Wednesday, May 31, 2006

Fish Smell Nipple Piercing

Pride Bar preschool


As I see non-Se-ri-ta?

Unlikely as it may seem, at some point I have come to consider a career as a kindergarten teacher at the end of my studies in psychology. These considerations should not be simply to get me to pay for playing the power rangers, but rather, it has fallen into my attention that the teachers boxes are among the proud people of the world in its status.
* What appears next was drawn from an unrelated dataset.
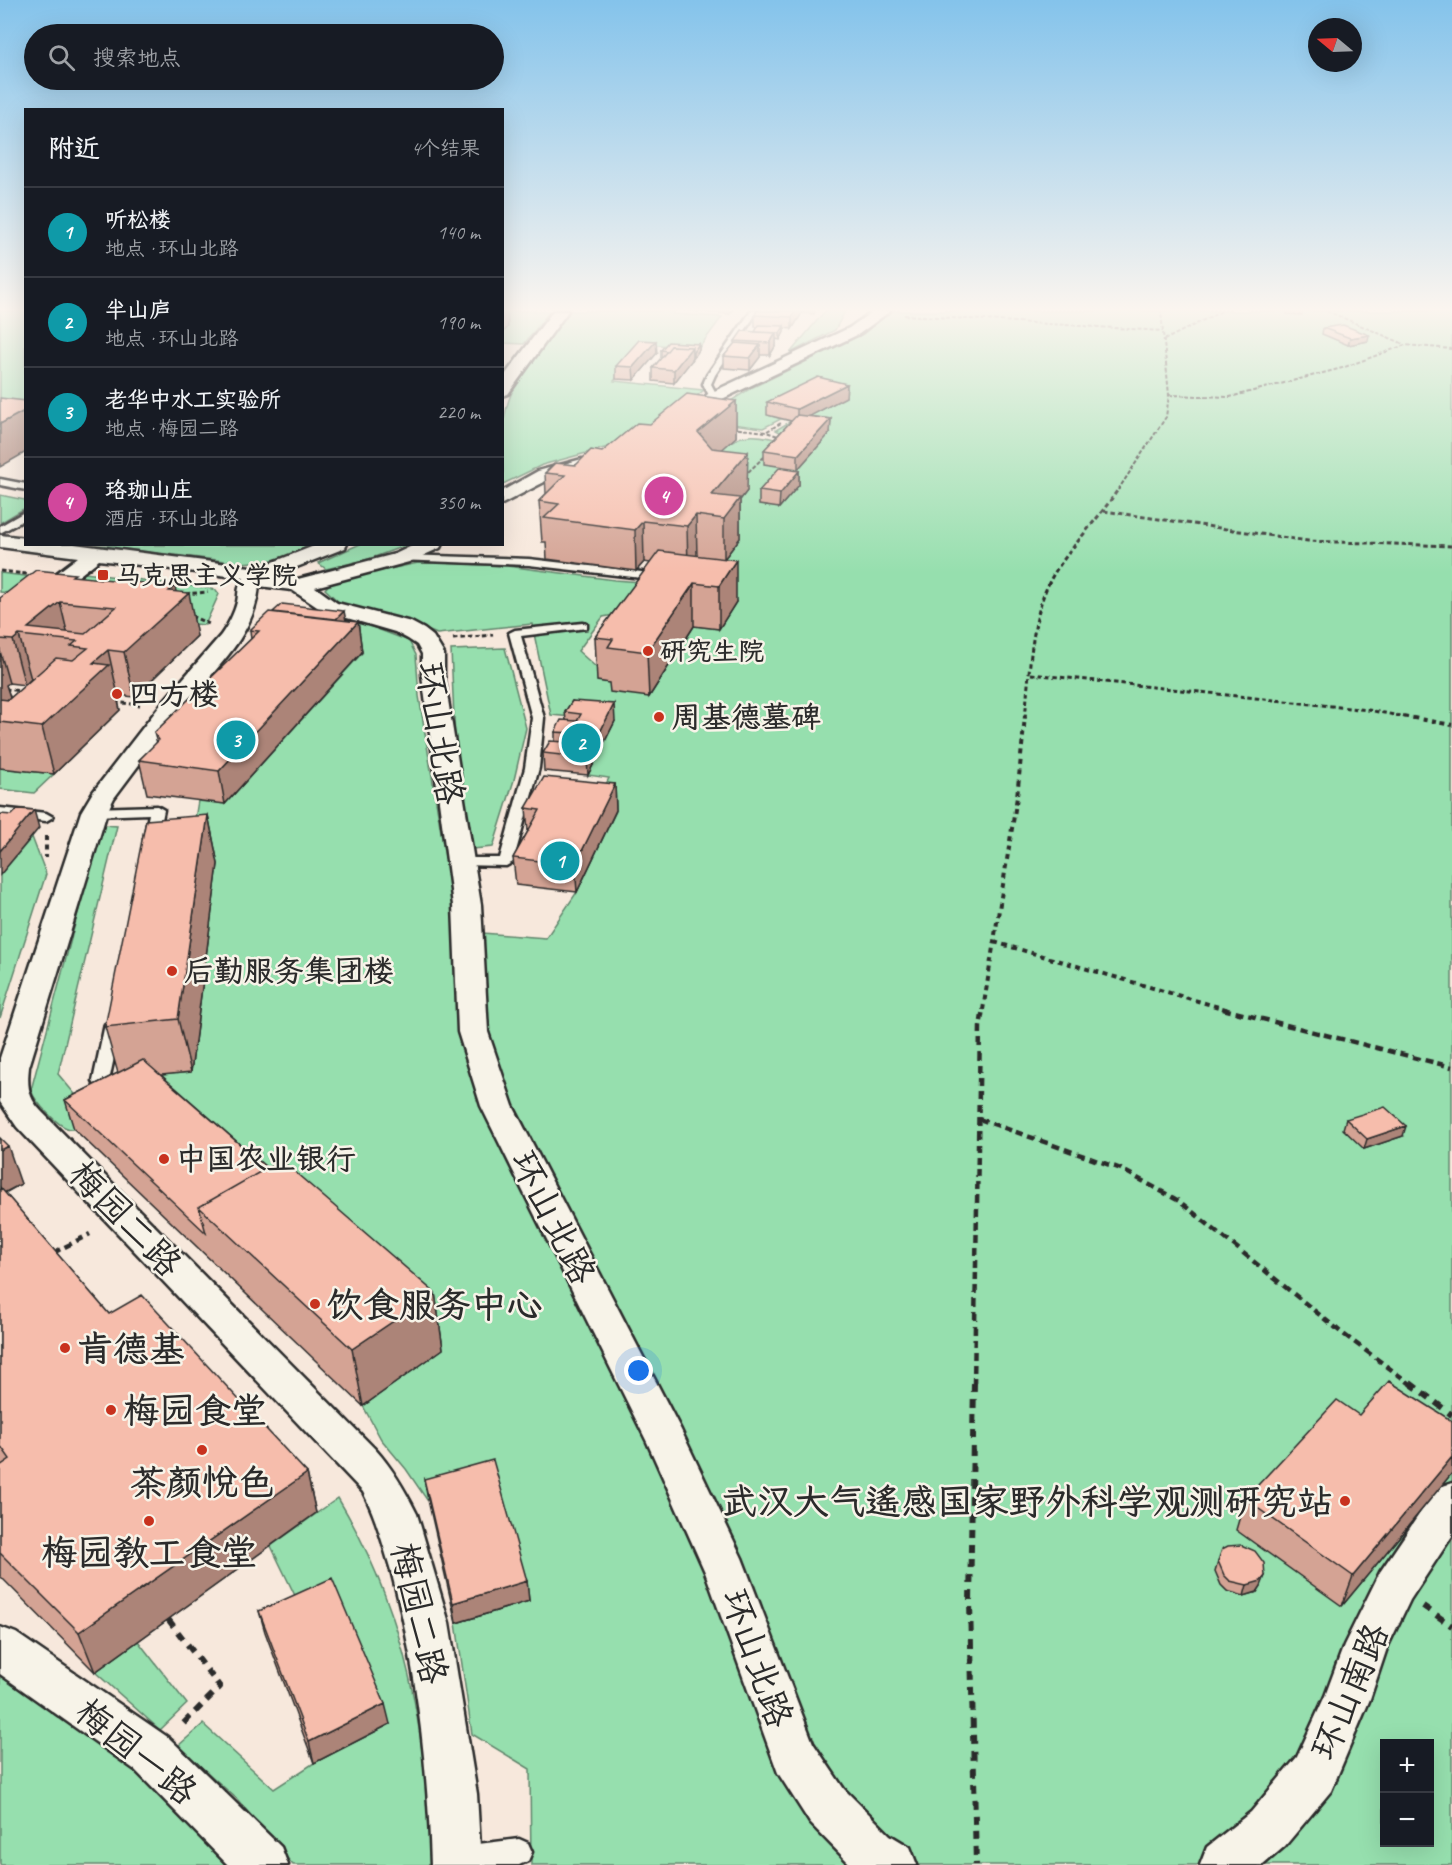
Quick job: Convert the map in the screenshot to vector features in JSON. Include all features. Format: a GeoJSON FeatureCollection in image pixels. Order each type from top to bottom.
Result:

Why say this? Let me give my experiences. In academia, I had the opportunity to study at different times to different areas of my history of academic excellence. Probably unknowingly I have studied with bakers, clerks, workers, cadets, telemarketers, walk dogs, warehousemen, mechanics, doctors, and why not?, to some engineer sorry. Of course, if I had the pleasure, I took it personally, because neither the doctors were with apron, or workers with a helmet or wear their overalls mechanics greased. Now, never missed the kindergarten teacher (even while studying engineering), which, to the extent proud of her profession, carrying the head high at any time of day your apron clownish pink or blue gingham.

Some will argue that the power comes directly from work. This hypothesis closes pretty well for evening hours. But in an area which starts at 21:30 is not as well. I would like to know that garden ending their curriculum in that indecent night time.

Others propose that light as it seems, gardener's apron is actually very warm and this would be the reason for its validity. While it is possible, there is no real evidence to prove it.

So I guess I'm inclined to start a professional pride and I'm singing to be the first green power ranger!

PS: I can not miss the opportunity to greet on his birthday to my dear girlfriend Natalia and my trusty friend Martin.